- PROBLEM -
Please filter the listing for the string "Table" and copy each matching line.

- EXTRACTED RECORDS -
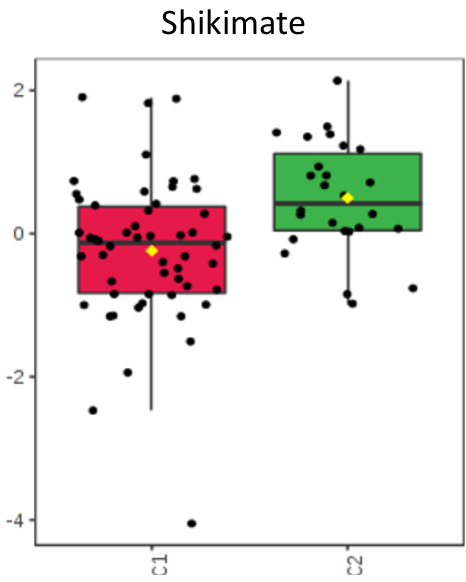
Figure 7. Concentrations compared between groups C1 and C2. Shikimate, bacterial metabolite important within the shikimate-folate pathway ( p = 0.043).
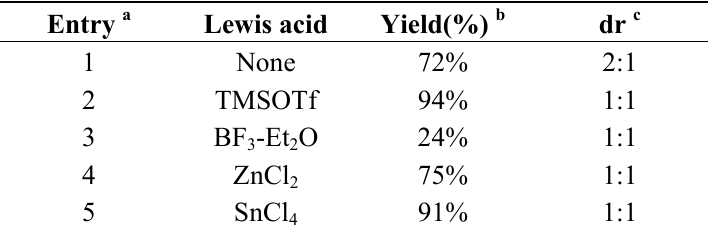
Table 1. Lewis acid-catalyzed Ireland-Claisen rearrangement of ester 10 . Entry a Lewis acid Yield(%) b dr c 1 None 72% 2:1 2 TMSOTf 94% 1:1 3 BF -Et O 24% 1:1 3 2 4 ZnCl 75% 1:1 2 5 SnCl 91% 4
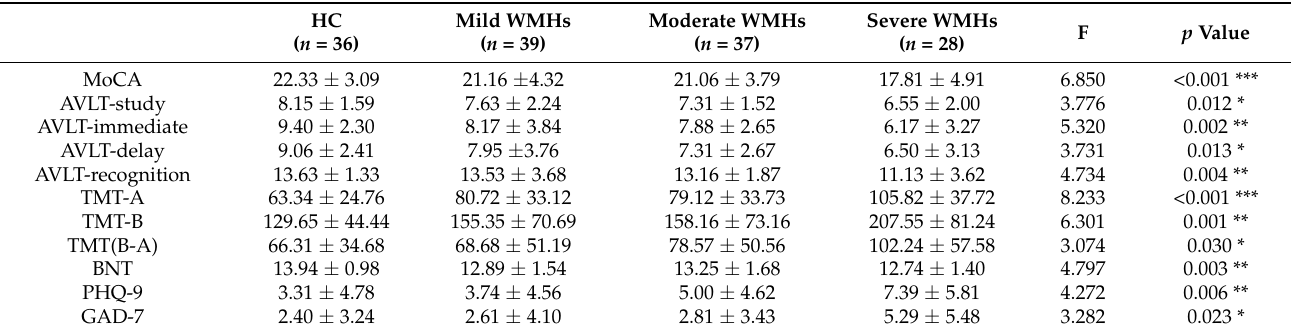
Table 2. Neuropsychological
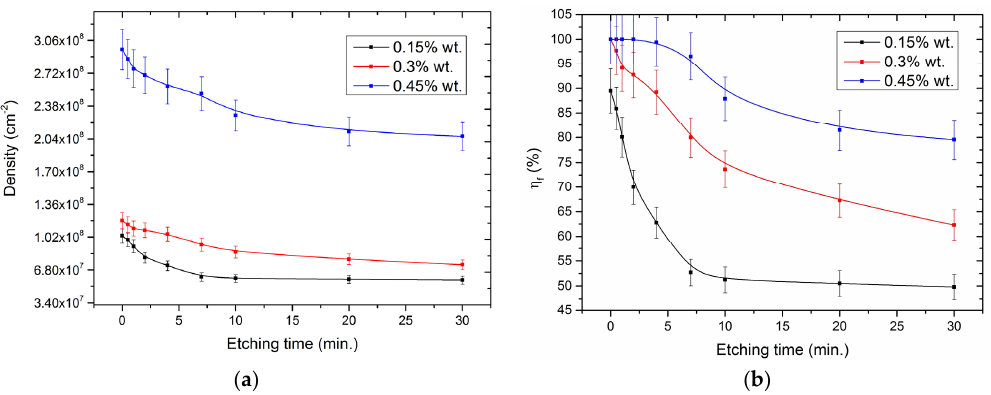
Figure 4. Nucleation particle density ( a ) and relative area of the film coating ( b ) for pattern area with diamond films depending on etching time.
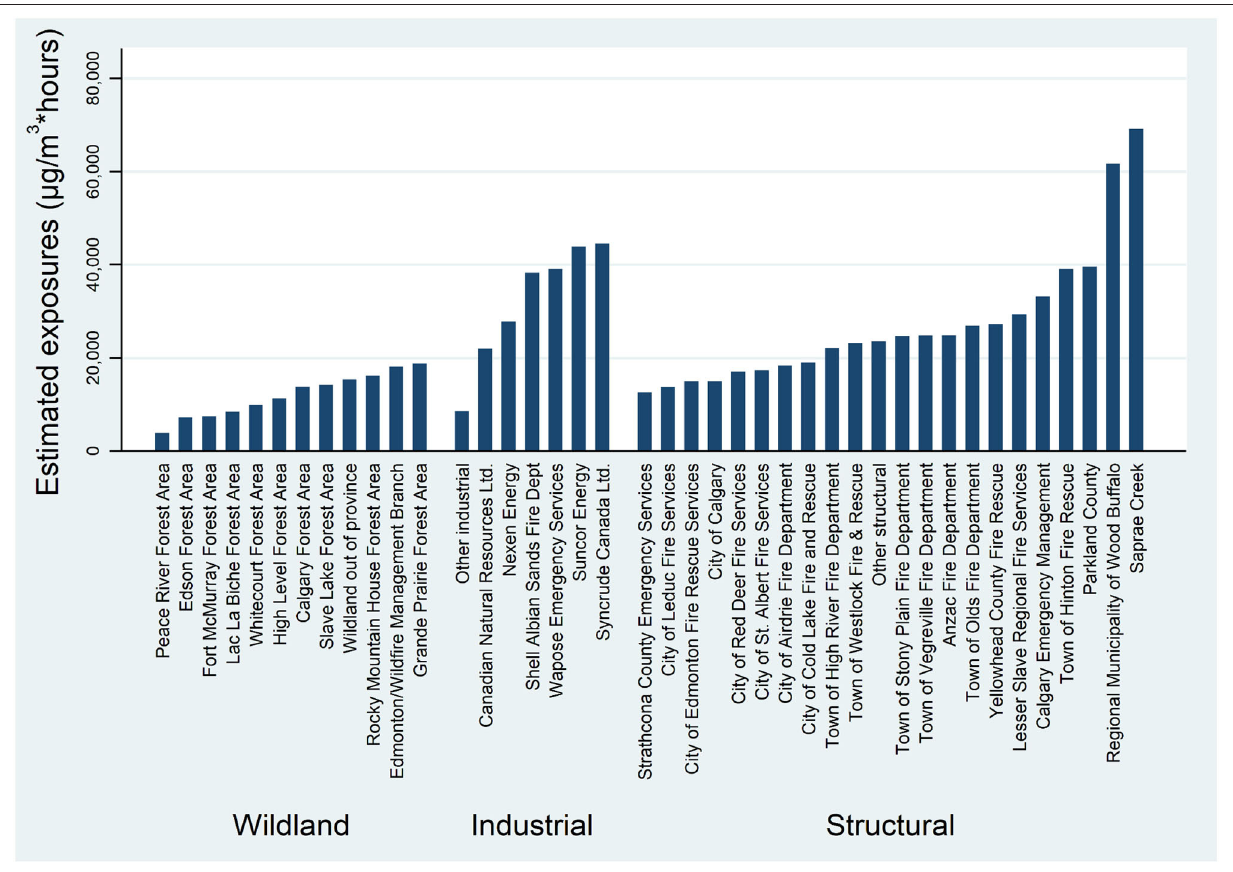
and partitioning out estimated exposure and the use of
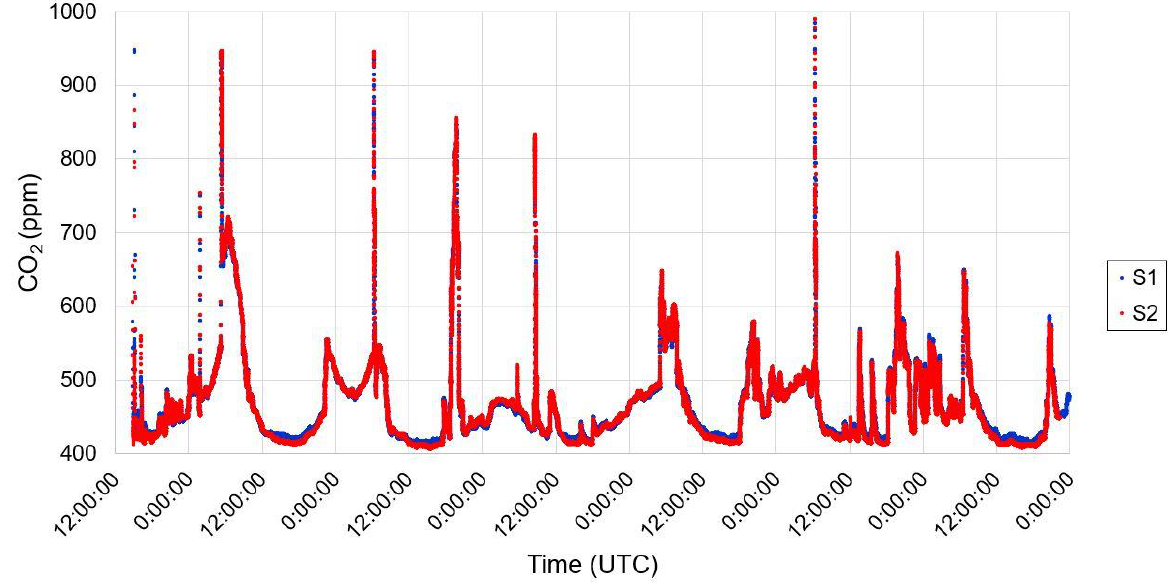
Figure 2. Temporal trend of CO 2 concentration during a week-long test to compare the sensitivity of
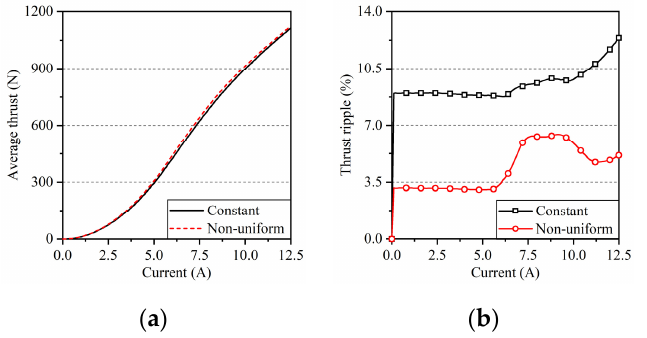
Figure 16. The overload performance ( a ) average thrust ( b ) thrust ripple of DCB-VRLMs with constant and non-uniform air gap under different currents.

- RESPONSE BOX -
Table 1. Lewis acid-catalyzed Ireland-Claisen rearrangement of ester 10 . Entry a Lewis acid Yield(%) b dr c 1 None 72% 2:1 2 TMSOTf 94% 1:1 3 BF -Et O 24% 1:1 3 2 4 ZnCl 75% 1:1 2 5 SnCl 91% 4
Table 2. Neuropsychological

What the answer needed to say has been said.